İLK KEZ ÇİN’DE ORTAYA ÇIKTI İlay Tunca, ilk ve ortaöğrenimini Kütahya’da tamamladığını, DPÜ’de öğrenim görürken sigrafitto san'atıyla tanıştığını söyledi. Halen mükemmel eserler ortaya koyamadığını, ancak buna yaklaştığına inandığını ifade eden Tunca, ‘’Sigrafitto tekniğinin çıkış noktasının asırlar öncesi Çin olduğunu biliyorum. Daha sonra Karluklu, Karahanlı ve Selçuklu dönemlerinde devam ettirilen bu teknik, İran ve İtalya’da yaygınlaşmış, Türk toplumlarında unutulmuş. Sigrafitto, Türkiye’de 1992 yılından itibaren yeniden canlandırılmaya çalışılıyor’’ dedi. Türklerin İslâmiyet’i kabulünün ardından Karluklu ve Karahanlı dönemlerinde kırmızı yanında beyaz çamur da kullanılmaya başlandığına işaret eden Tunca, ‘’Karluklu ve Karahanlı dönemlerinin sigrafitto eserlerinde noktalama, puntolama, taraklama gibi farklı dokular kullanılmaya başlanmış. Selçuklu döneminde en yaygın seramik türü, sigrafitto seramikleriymiş. Bu dönemin sigrafitto seramiklerinin yapılışı biraz farklıymış, sır altı çalışmalar yapılmış’’ dedi. Tunca, daha önce Türkiye’de sadece sigrafitto eserlerinden oluşan kişisel bir serginin açıldığına ilişkin bilgi edinemediklerini anlatarak, babasıyla açtıkları serginin ülkede açılan ilk kişisel sigrafitto sergisi olduğunu düşündüklerini sözlerine ekledi.

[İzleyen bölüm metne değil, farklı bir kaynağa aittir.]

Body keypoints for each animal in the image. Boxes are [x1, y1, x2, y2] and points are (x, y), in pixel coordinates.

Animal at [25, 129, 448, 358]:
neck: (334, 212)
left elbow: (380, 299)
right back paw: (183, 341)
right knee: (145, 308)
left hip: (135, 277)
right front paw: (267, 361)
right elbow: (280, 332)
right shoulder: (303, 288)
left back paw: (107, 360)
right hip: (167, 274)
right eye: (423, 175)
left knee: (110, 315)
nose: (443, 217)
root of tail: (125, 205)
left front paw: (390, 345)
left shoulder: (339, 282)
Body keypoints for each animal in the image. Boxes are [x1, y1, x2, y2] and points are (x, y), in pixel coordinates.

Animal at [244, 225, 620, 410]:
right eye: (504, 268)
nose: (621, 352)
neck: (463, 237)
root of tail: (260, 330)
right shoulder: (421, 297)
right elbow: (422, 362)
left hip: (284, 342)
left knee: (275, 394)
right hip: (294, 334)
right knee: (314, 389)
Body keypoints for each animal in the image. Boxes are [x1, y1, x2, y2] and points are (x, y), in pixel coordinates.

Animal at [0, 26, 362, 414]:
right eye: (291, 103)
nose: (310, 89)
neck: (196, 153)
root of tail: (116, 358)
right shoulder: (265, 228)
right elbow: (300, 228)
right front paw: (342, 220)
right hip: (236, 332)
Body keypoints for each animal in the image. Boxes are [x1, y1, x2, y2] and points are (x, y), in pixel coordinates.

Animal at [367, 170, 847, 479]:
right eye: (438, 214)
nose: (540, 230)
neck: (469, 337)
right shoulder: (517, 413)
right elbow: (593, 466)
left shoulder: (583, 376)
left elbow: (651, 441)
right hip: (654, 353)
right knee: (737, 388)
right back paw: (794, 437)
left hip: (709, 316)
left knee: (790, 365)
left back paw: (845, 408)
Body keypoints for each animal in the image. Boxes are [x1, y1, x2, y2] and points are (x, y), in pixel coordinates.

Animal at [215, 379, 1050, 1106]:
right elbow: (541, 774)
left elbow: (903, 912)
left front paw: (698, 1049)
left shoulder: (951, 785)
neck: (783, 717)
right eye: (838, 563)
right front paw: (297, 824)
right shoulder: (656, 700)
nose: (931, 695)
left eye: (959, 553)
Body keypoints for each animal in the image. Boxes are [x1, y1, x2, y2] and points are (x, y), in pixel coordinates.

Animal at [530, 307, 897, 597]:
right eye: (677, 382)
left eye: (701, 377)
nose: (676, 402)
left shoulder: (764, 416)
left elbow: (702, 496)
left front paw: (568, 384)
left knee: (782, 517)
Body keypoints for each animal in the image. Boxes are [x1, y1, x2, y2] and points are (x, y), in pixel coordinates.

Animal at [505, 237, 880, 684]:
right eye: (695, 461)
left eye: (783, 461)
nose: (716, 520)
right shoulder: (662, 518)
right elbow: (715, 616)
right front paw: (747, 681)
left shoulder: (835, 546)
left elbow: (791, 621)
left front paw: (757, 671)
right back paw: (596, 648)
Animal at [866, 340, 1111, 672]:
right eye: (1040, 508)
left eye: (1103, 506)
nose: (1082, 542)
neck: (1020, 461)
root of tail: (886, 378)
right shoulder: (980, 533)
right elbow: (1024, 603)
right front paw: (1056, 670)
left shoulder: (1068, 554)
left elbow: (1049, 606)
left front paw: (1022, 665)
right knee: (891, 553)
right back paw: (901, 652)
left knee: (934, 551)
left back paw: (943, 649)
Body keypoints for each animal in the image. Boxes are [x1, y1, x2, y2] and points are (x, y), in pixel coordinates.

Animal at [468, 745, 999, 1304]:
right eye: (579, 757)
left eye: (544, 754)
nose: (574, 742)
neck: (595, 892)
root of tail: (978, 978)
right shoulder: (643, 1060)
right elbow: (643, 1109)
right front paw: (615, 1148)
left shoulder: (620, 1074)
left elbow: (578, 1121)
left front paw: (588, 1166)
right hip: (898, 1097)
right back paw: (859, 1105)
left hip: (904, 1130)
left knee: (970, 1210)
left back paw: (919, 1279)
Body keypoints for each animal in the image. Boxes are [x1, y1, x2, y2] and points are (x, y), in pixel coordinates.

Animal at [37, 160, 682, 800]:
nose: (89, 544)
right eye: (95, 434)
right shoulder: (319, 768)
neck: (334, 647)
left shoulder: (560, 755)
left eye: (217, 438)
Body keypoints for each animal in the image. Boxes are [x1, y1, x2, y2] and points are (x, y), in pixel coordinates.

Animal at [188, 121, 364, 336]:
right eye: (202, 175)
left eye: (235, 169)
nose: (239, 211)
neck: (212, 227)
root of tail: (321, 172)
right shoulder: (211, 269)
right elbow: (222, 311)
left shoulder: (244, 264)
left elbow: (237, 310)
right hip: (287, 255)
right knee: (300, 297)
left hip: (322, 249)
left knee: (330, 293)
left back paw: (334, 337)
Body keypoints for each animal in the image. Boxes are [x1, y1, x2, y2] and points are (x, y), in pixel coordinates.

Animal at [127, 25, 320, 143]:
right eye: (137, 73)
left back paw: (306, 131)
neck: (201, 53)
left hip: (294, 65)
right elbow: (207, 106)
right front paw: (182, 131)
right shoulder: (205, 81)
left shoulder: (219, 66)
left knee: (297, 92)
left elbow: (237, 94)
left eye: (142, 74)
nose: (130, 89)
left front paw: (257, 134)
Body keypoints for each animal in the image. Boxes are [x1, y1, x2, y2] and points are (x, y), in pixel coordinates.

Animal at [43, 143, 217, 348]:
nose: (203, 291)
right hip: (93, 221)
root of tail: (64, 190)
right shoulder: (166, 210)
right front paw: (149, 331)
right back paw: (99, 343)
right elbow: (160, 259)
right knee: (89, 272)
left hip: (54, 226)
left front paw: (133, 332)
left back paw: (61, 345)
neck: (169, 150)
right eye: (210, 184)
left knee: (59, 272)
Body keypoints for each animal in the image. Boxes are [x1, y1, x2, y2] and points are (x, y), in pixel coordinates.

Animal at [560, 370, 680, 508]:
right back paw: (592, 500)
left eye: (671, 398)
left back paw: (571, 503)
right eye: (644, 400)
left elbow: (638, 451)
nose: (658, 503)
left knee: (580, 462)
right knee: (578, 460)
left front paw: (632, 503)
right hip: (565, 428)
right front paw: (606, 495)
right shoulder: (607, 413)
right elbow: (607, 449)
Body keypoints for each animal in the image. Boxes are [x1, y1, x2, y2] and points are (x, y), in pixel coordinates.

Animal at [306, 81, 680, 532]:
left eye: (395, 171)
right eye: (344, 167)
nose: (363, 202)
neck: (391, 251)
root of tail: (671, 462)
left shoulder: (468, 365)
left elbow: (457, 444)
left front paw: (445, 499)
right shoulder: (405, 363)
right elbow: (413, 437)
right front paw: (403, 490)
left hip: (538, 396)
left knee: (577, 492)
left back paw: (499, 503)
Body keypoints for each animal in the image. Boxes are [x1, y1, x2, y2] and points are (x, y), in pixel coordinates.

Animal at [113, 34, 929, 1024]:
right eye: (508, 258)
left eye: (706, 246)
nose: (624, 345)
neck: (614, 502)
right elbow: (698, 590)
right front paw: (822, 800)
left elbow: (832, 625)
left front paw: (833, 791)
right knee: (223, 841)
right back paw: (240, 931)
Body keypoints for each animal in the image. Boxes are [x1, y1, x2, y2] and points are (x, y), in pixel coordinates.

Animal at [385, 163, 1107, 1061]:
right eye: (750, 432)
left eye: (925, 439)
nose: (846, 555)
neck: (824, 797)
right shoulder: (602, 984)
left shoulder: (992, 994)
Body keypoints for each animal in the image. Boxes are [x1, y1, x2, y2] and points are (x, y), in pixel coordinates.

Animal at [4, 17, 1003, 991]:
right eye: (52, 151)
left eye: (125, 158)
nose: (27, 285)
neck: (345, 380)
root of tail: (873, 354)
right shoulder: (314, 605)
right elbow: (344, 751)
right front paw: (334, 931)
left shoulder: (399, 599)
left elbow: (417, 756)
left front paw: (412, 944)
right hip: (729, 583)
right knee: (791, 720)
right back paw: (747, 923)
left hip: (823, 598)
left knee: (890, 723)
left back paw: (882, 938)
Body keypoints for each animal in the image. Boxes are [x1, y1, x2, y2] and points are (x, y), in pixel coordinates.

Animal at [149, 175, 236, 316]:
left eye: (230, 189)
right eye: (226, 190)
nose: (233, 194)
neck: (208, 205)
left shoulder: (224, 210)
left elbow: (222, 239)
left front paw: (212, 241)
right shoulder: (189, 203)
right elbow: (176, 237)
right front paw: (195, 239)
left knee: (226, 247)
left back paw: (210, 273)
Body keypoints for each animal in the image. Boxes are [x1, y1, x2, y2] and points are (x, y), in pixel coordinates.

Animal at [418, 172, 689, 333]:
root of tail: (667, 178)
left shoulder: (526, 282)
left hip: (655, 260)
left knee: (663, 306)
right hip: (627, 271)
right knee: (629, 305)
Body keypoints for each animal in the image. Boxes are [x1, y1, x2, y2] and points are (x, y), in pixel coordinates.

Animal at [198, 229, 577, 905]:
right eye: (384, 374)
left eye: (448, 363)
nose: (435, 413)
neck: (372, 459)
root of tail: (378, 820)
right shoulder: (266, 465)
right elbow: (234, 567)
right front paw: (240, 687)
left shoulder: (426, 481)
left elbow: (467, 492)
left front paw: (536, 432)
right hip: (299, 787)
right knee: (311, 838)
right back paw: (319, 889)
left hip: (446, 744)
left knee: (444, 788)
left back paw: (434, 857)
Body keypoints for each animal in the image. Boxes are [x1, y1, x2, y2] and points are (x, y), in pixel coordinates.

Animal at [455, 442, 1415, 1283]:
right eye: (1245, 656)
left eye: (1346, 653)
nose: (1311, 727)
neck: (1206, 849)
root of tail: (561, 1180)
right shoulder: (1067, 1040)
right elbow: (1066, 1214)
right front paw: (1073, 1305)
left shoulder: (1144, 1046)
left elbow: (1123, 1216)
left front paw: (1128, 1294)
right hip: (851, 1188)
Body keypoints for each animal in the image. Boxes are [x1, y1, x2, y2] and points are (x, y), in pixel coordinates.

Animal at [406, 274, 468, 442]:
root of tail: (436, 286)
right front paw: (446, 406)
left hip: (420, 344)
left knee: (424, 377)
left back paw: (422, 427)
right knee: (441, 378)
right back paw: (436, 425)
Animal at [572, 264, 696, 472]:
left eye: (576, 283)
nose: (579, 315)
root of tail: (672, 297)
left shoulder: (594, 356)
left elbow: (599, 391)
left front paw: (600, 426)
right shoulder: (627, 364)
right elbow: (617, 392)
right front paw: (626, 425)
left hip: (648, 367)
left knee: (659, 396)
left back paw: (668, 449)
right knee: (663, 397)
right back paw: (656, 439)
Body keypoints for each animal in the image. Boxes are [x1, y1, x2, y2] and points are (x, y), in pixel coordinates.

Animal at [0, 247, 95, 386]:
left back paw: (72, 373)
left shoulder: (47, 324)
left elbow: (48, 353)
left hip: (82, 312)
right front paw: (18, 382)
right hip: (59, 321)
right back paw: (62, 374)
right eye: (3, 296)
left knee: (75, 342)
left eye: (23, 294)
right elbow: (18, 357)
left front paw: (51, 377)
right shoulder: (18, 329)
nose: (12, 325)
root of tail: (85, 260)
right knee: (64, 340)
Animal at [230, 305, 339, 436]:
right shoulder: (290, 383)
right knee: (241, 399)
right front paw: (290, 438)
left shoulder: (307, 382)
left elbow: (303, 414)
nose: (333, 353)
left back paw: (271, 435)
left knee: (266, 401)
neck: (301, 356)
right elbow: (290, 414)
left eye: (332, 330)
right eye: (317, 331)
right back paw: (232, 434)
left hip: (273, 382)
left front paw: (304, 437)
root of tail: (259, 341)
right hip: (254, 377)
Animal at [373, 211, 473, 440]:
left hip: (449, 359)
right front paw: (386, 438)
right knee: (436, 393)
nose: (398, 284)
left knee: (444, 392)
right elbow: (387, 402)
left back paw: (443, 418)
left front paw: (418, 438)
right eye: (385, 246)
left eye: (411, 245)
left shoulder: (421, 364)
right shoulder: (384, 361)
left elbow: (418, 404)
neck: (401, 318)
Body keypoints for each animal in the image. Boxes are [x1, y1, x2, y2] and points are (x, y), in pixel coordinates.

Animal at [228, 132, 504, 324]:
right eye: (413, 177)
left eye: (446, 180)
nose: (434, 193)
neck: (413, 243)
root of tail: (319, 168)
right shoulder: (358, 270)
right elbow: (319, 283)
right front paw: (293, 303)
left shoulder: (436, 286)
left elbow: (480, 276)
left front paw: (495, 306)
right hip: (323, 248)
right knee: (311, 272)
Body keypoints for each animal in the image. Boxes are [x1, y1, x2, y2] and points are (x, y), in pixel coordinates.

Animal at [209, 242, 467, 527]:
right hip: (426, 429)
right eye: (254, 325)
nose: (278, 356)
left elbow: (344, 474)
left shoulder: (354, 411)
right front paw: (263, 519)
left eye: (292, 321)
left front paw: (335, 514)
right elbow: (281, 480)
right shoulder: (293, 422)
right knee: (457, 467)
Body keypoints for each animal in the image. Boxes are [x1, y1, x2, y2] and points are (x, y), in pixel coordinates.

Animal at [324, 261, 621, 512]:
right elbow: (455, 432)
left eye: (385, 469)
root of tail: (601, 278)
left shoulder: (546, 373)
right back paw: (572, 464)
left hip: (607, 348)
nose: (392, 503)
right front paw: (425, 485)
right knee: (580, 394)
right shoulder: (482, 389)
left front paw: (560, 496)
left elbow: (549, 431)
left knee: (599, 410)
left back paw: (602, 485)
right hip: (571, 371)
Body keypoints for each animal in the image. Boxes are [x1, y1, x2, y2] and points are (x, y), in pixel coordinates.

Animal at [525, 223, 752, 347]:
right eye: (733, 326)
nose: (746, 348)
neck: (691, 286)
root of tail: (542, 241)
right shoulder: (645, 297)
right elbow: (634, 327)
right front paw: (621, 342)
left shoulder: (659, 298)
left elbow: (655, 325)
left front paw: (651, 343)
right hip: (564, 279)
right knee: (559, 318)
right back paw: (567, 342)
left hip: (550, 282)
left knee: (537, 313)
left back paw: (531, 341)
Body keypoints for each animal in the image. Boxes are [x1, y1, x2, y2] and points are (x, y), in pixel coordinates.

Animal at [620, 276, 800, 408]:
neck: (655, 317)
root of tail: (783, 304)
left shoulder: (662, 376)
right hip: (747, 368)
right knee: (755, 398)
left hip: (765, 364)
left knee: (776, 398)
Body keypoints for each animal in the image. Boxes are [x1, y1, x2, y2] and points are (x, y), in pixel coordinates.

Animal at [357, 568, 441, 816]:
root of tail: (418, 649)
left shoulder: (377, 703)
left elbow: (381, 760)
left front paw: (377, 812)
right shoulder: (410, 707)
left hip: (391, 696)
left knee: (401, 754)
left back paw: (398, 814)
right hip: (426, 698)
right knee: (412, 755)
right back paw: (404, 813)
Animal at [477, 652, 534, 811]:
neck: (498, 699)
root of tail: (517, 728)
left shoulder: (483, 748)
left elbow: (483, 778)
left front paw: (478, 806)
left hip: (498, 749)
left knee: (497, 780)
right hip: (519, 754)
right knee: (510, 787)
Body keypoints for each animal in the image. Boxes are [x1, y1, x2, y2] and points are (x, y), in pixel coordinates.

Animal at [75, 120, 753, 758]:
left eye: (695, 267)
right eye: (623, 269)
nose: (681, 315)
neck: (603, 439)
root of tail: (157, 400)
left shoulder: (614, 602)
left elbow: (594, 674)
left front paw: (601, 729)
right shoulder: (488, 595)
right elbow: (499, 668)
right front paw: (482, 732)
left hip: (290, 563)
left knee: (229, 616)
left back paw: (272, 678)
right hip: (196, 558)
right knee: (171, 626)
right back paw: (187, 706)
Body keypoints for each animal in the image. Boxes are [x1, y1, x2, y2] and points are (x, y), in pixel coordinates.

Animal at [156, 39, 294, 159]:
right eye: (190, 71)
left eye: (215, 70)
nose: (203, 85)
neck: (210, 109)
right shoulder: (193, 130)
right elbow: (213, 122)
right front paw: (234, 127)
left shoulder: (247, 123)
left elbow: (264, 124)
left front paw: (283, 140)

SELÇUKLU’DAN SONRAYA KESİNTİYE UĞRAYAN SAN'AT
Metİn Tunca, yaptıkları araştırmalarda, Selçuklu döneminden sonra kesintiye uğradığı için Osmanlı ve Cumhuriyet dönemlerinde 1992 yılına kadar sigrafitto san'atıyla ilgilenilmediği bilgisine ulaştıklarını bildirdi. Kızının yaptığı eserlere olan ilgisinden ve onun teşviki sayesinde bu alana yoğunlaştığını dile getiren Tunca, şunları söyledi: ‘’Kızım 10 yıl kadar önce üniversitede okurken sigrafitto eserler yapıyordu. Ben bu tür resimleri ilk önce ondan gördüm. Daha sonra öğretim görevlisi Lokman Acar’dan bu işle ilgili önemli şeyler öğrendim. Türkiye’de fazla ilgi olmadığını tahmin ettiğimiz için bu konuda eserler verip sigrafittoyu tanıtmaya çalışıyoruz. Kızımla Ankara Atatürk Kültür Merkezi ve İzmir Enternasyonal Fuarı’nda karma sergilere katıldık. Bu ilk kişisel sergimiz. Kızımla bugüne kadar 53 eser verdik. Eserlerin boyu 10 santimetreden 1 metreye kadar çıkabiliyor. Bu iş hata kabul etmiyor, telâfisi yok. Onun için uzun süre ve sabırla çalışmak gerekiyor. Biz en çok iğneyi kullanıyoruz. Zaten tonlamayı puntolama ile verebiliyoruz.’’ Tunca, gravür, portre, manzara, mozaik gibi örneklerden sigrafitto eserler ürettiklerini anlatarak, açtıkları sergiyi bu amaçla ‘’Seramikte İğnenin Dansı’’ diye isimlendirdiklerini kaydetti.